Noch stehen wir mitten in diesem Prozeß der Neuorientierung.

In diesem Zusammenhang ist auch die Frage nach dem Priestertum und nach dem Ordensleben neu gestellt. Die Diskussion um ein neues Priesterbild ist allenthalben im Gange. Die Frage, ob die überlieferte Form des Priestertums die einzig denkbare, ja den gewandelten gesellschaftlichen Verhältnissen unserer Zeit entsprechend ist, das Wird weit über die Kreise der Theologen hinaus heute diskutiert. Ja, manchmal kann man sogar die Frage hören, ob denn die Kirche von morgen überhaupt noch den geweihten Priester braucht, ob neben dem gemeinsamen sogenannten allgemeinen Priestertum, das dem ganzen Gottesvolk zukommt, das Amtspriestertum morgen überhaupt noch einen legitimen Platz hat. Man kann die Frage hören, ob man vor allem den hauptberuflichen, in totaler Hingabe engagierten Priester braucht, oder ob das Priestertum nicht auch als zusätzliche Funktion neben Zivilberuf und Familie ausgeübt werden könne.

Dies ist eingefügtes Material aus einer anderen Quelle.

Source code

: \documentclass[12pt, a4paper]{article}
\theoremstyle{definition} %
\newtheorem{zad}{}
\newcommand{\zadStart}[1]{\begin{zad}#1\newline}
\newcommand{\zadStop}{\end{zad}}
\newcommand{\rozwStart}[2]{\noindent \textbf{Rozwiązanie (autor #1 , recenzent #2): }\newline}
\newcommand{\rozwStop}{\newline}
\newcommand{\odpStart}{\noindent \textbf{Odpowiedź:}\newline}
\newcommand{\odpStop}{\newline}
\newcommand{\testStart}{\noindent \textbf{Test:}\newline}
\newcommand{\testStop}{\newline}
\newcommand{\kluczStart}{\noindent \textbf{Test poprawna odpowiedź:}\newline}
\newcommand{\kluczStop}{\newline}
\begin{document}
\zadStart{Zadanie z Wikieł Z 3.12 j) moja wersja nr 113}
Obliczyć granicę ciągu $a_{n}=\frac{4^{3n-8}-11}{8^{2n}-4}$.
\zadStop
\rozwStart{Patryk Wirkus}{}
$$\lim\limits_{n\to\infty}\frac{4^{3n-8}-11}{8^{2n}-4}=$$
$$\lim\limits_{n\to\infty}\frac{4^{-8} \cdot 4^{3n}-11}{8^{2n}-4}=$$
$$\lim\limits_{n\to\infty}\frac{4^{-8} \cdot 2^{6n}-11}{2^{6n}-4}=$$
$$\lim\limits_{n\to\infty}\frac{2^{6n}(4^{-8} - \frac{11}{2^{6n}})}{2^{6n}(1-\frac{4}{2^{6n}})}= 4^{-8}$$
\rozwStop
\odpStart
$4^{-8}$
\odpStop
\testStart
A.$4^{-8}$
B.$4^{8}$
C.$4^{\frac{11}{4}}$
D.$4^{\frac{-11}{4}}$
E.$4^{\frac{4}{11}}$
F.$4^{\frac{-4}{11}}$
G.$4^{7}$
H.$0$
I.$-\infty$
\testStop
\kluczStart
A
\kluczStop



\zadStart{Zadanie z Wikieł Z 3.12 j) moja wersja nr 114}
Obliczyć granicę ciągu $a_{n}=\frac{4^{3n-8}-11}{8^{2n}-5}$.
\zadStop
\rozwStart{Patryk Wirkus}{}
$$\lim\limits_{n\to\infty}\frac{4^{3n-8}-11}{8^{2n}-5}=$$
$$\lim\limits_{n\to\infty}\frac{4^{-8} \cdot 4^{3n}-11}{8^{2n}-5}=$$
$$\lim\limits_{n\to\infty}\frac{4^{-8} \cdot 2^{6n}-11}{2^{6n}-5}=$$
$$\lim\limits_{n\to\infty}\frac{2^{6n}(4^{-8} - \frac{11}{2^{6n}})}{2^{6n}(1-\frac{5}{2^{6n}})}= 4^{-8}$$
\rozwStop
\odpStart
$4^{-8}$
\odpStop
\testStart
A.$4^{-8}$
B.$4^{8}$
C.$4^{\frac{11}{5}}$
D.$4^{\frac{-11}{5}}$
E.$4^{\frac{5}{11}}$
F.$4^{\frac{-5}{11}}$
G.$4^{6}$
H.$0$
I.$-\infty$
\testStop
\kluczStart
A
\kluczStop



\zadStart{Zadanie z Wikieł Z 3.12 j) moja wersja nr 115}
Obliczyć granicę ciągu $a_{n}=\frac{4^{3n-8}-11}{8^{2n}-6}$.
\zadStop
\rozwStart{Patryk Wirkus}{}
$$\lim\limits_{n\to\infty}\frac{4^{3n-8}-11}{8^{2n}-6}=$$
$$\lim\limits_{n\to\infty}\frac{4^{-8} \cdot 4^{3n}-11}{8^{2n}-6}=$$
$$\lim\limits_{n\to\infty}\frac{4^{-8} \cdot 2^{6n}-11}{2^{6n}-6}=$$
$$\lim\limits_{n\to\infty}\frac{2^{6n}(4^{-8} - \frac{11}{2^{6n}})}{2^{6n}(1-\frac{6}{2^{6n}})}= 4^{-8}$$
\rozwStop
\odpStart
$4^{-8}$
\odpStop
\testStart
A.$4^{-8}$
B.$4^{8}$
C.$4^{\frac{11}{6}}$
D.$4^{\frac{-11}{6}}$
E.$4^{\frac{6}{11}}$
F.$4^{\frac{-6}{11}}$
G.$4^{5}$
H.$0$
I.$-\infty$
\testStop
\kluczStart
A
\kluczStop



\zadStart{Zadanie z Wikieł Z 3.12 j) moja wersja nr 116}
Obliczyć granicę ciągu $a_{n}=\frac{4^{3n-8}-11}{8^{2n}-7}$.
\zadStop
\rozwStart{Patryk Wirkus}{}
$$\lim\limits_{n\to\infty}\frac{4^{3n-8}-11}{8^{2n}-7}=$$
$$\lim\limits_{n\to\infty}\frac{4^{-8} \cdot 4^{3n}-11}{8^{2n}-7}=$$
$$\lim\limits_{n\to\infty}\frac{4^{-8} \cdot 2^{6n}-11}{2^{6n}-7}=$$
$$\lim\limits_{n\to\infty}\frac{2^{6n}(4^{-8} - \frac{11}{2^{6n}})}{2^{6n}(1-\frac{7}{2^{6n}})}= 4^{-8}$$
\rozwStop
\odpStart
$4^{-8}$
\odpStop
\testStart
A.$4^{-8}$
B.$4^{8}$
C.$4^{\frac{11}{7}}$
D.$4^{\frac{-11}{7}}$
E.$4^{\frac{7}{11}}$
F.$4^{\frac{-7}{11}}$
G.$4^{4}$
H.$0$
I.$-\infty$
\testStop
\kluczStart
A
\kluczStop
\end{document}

Daß es manche junge Menschen bėi dieser Unsicherheit nicht wagen, sich dem geistlichen Beruf zuzuwenden, und daß die Zahl der Kandidaten größer geworden ist, die den bereits begonnenen Weg zum Priestertum aufgeben, und aus dem Seminar austreten, das darf uns nicht überraschen.

Ein falsches Bild

Leider wirkt sich diese Unsicherheit noch schmerzlicher aus. Sie hat auch einzelne erfaßt, die bereits Priester und Ordensleute sind und die sich auf einmal ihres Berufes nicht mehr sicher sind. Sie glauben, ihr Priesteramt aufgeben zu müssen, um einen anderen Weg einzuschlagen. Es haben sich die Fälle gemehrt, daß Priester und Ordensleute sich in den Laienstand zurückversetzen lassen und heiraten. Die bekannte Sensationspresse spielt diese Fälle mit Freude in den Vordergrund, so daß in der Öffentlichkeit ein falscher Eindruck entsteht. Denn der aller größte Teil unserer Priester und Ordensleute lebt nämlich nach wie vor mit ganzer Treue und Hingabe seiner Berufung. Ich kann mir wohl vorstellen, welchen Schock, welche Unsicherheit und Verwirrung es für eine gläubige Gemeinde bedeutet, wenn ein vielleicht angesehener und beliebter Seelsorger plötzlich seinen Dienst nicht weiter erfüllen will. So schmerzlich uns auch solche Fälle berühren — wir wollen die freie Entscheidung eines reifen Menschen achten, auch wenn wir diese Entscheidung nicht begreifen und nicht billigen können, so wollen wir doch keine Steine werfen, sondern auch in einem solch schmerzlichen Falle in brüderlicher Liebe und Verantwortung den weiteren Lebensweg eines solchen Menschen mit unserem Gebet und unserer Sorge begleiten. Wir wollen uns aber davor hüten, wegen einzelner negativer Erfahrungen das Priesteramt als solches in Frage zu Stellen. Denn wir sind ja nicht berechtigt, deswegen, weil es gescheiterte Ehen gibt, die Ehe selber, ihr Wesen und ihre Bedeutung in Frage zu stellen ...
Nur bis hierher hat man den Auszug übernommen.